[LISTED ENTRIES — start]

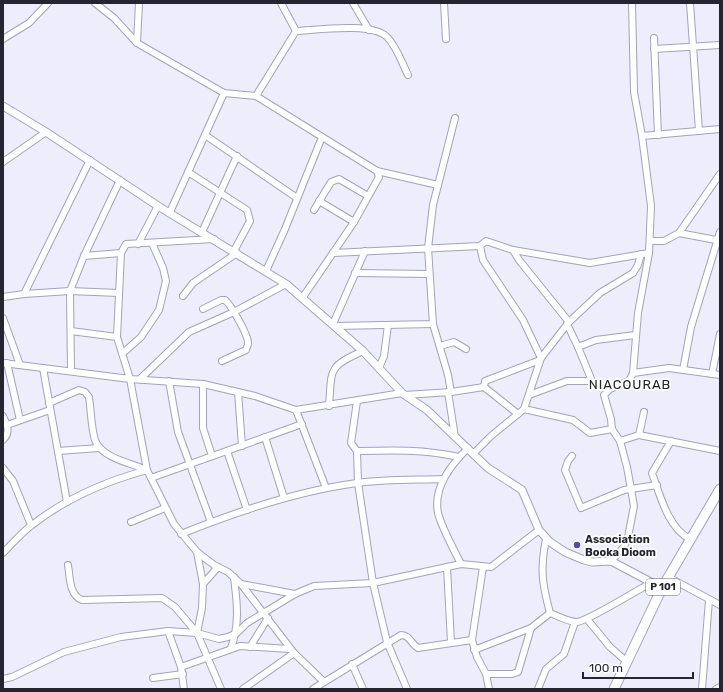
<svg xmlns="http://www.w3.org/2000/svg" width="723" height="692" viewBox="0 0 723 692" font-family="Rubik,sans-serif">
<rect width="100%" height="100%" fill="#ededfb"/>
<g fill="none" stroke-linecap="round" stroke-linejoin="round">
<defs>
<g id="minor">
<polyline points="95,3 114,18 137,43 224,93 256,96 377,171 438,185"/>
<polyline points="281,3 296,31"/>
<polyline points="353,3 369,30"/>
<polyline points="444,3 446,39"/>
<polyline points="690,3 699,131"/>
<path d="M 296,31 C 317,30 372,22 387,37 C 397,47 402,63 408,75"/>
<polyline points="654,38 658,135"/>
<polyline points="3,39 29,23 48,3"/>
<polyline points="137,43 139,3"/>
<polyline points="654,49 720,45"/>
<polyline points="256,96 296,31"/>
<polyline points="205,135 297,198"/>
<polyline points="642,136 720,129"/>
<polyline points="3,162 46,132"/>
<polyline points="188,172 247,210 250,221 234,251"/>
<polyline points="319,201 354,222"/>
<polyline points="314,210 331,182 339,179 368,196"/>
<polyline points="170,212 224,93"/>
<polyline points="202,232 237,156"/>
<polyline points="679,233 716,240"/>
<polyline points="650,241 664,241 679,233 720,174"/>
<polyline points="138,244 158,206"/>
<polyline points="513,250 519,260 569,322"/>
<polyline points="333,253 480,246"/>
<polyline points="84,256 121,253"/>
<polyline points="266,271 285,229 322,137"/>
<polyline points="355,273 429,274"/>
<polyline points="24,294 90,160"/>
<polyline points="183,296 193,283 237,253"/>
<polyline points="3,297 24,294 70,291 84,256 120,180"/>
<polyline points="303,297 354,222 379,177 377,171"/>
<path d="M 203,309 L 221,300 L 225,300 C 231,305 249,336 248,344 C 248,345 246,349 246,350 L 222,361"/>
<polyline points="3,318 20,365"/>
<polyline points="333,324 365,251"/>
<polyline points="433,324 448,375 451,392"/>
<polyline points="335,326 433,324 428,248 433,205 455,118"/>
<polyline points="71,331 117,337"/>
<polyline points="440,346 454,342 466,349"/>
<polyline points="578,347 596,340 635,335"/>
<polyline points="123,353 141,337 159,310 166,281 163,268 152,243"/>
<polyline points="541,358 523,320 483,260 480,246 486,241 513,250 590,263 649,253"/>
<polyline points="3,363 130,379 203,384 255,396 296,410 402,393"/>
<polyline points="7,363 20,420"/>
<polyline points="43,368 67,502"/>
<polyline points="379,368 384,356 388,325"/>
<polyline points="683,370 691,327 720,232"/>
<polyline points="71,371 70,291 119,293"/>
<polyline points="633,373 669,368 720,375"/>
<polyline points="712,374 720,334"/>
<polyline points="140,379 189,332 234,312 286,284"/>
<polyline points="169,381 178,432 211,522"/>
<polyline points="203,384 203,428 212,456"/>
<polyline points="484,387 485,381 540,360"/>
<polyline points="238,392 242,446"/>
<polyline points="448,392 455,437"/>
<polyline points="405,395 451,392 484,387 518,414"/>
<polyline points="529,395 567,381 592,381 578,347 567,324"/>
<polyline points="357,401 351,443 357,451 358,483 373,583 387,642 407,689"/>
<path d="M 49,403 L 79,390 L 85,392 L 89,397 C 91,410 91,427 95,440 C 101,458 131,463 147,470 L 174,524 L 197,552 L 203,584 L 202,608 L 197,633 L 221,689"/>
<path d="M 329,406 C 332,369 327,367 363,351"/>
<polyline points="524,409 573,420 590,433 612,429"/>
<polyline points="296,410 326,488"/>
<path d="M 3,416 C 7,425 11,432 3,440"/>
<polyline points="7,425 50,410"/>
<polyline points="639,435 644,412"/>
<polyline points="265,437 284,498"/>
<polyline points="620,441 639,435 720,451"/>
<path d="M 671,441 L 652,473 C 660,495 668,528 690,539"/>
<polyline points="58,451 99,448"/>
<polyline points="227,451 247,510"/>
<path d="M 357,451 C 392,450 424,449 459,457"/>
<polyline points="474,453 491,436 524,409 541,358 569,322 600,293 633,273 638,265 641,254"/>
<polyline points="572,456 568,461 565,470 581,508 624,490 657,485"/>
<polyline points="3,468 13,481 31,525"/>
<polyline points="151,478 302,424"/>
<polyline points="131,522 165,508"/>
<path d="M 181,534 C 238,511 297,491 357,483 C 385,479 415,480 443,479"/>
<path d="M 546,539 C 540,569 542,583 550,613 C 558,616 568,622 577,622 C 588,621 637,590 651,583"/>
<polyline points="197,552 214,565 228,572 241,584 294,653 324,682"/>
<path d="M 3,553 C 12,544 21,533 32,525 C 65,499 107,481 147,470 L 130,379 L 117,337 L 121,253 L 126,244 L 214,239"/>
<polyline points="611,561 624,547 628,537 634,506 627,467 620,441 612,429 611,419 604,395 610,389 629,381 633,373 638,313 649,253 651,206 642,136 634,92 632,3"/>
<path d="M 461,564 C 455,552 441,526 438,513 C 433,487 451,465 468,448"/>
<path d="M 68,565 C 70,577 69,595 82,600 L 162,598 L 175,607 L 197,633"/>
<polyline points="447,567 451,642"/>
<polyline points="483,567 472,640 477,657 486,674 489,689"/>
<polyline points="668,577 720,605"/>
<polyline points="203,584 218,567"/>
<polyline points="241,584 295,594"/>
<polyline points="587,619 610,647 626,661"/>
<polyline points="168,631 181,667 184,689"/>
<polyline points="250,647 268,618"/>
<path d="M 231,648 C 240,623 237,603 234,577"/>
<polyline points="474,650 531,628"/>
<polyline points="352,664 363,689"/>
<polyline points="181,667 240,646 290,649"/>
<polyline points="486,674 512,674 518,672 531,628 550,613"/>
<polyline points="153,678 183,674"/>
<polyline points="3,679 12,677 64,652 121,637 168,631 197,633 219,639 228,637 237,633 247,623 295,594 314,586 373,583 461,564 491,567 539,530"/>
<polyline points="243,689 294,653"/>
<path d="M 313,689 L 401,635 C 410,635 411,644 418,648 L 472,640"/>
<polyline points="538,689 546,669 564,654 575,622"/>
<polyline points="702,689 709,600"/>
<polyline points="716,689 720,687"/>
</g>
<polyline id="tertiary" points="3,106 46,132 158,206 286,284 363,351 402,393 427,410 488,468 522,490 539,530 550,542 565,552 584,560 592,562 611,561 662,588"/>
<polyline id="primary" points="614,689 662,588 720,489"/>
</defs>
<use href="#minor" stroke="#a2a2c2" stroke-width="8"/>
<use href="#tertiary" stroke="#a2a2c2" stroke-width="9"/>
<use href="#primary" stroke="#a2a2c2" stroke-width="11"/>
<use href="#minor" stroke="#fff" stroke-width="6"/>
<use href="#tertiary" stroke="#fff" stroke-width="7"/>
<use href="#primary" stroke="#fff" stroke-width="9"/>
</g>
<circle fill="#5945bd" stroke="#fff" stroke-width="1.5" cx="577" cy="545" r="4"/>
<g text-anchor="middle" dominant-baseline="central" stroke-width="3.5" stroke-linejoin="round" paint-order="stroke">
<rect fill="#fff" stroke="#666670" stroke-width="1" x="646" y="579" width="34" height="16" rx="3"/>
<g font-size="10" font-weight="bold" fill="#252532">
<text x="663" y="587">P 101</text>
</g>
<g font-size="11" font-weight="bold" fill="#252532" stroke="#fff" text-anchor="start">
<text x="585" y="539">Association<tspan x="585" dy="13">Booka Dioom</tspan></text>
</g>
<g font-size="13" letter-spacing="1" fill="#252532" stroke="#fff">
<text x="630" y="384">NIACOURAB</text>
</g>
</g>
<rect width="723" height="692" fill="none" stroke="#252532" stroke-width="8"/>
<path d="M583 672v6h110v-6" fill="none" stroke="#252532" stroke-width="2"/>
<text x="589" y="672" font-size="12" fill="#252532" stroke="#ffffff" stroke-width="3" paint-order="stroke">100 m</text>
</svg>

[LISTED ENTRIES — finish]

**WHAT IS EXPECTED:** Which lines of the listing above hold the word "linejoin"? Copy each of them.

**YOUR RESPONSE:**
<g fill="none" stroke-linecap="round" stroke-linejoin="round">
<g text-anchor="middle" dominant-baseline="central" stroke-width="3.5" stroke-linejoin="round" paint-order="stroke">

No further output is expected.